I am indeed well: I discovered on Monday that my long-term design contract with OG is still ongoing, despite my premonitions of doom, and they didn't try and lower my rate or anything, I just got a bit of a telling off for putting them bottom of the priority list during the last few hectic months. Which was perfectly fair, and now they're my only contract hopefully the next few months will be less hectic? Although given Denny is relying on me to go into business with him, and expects me to do a reasonable proportion of the work, when I already have a zillion careers and he's relying on this for his sole income, I suspect that hope is a vain one.... still, going into business with Denny! I have been trying to talk him into teaming up with me for web development awesomeness for ages, so yay for that. Now I just need to make the website, which I am in fact meant to be doing right this second.

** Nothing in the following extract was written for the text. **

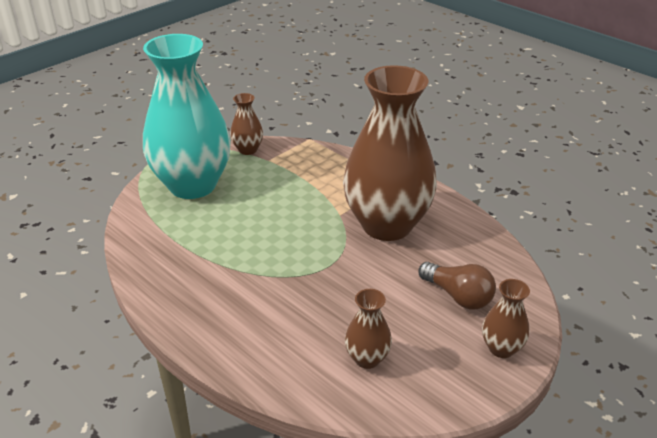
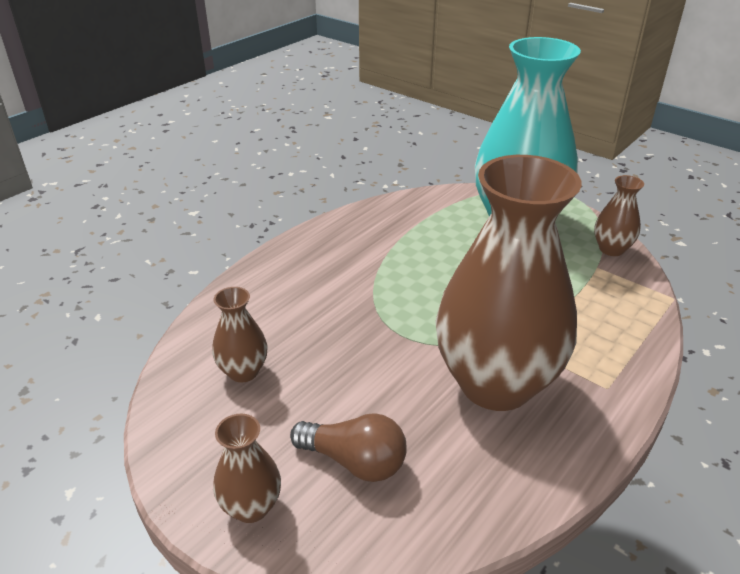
camera: 85 degrees right, 0 degrees up
(458, 296) = (354, 461): brown light bulb -> brown light bulb turned 105 degrees counterclockwise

Speaking of boyfriends though, Glastonbury was AWESOME for me and Chris, we just sort of walked around in a dazed whirl of me going "I CAN'T BELIEVE YOU ARE HERE" and him going "I'M SO GLAD YOU BROUGHT ME" ,and he had a whale of a time making benches out of split log with his BARE HANDS (v manly, esp considering a week's growth of festival beard), and we spent ages in the green crafts field learning to turn wood with pedal-powered lathes and make paints out of earth and similar hippyish pursuits, and mostly we were just looking at everything going "we can do that! in fact, we will!" and working out when is the soonest we can afford to move out of London and build an eco-home. It was awesome.

And then I got back to London and, rather than last year when I had total culture-shock and got really depressed at how my life is totally unlike Glastonbury and I just wanted to live there forever, this year I came home to my blooming shady garden and good career prospects and Denny being sweet to me, and my mum gave me homebrewed elderflower champagne and John Seymour's book on self-sufficient farming and homemaking for my birthday, and reading that totally eased re-entry. So, I am feeling actually kind of well-adjusted and like my life is going in the right direction, which is brilliant.


Now, I should get cracking with that website. There's lots more to say about Glastonbury, but I don't actually know if anyone's interested, so if you're desperate to know more let me know, and I will try to find the time and energy to write something. Perhaps even before next year's festival. Miracles might happen.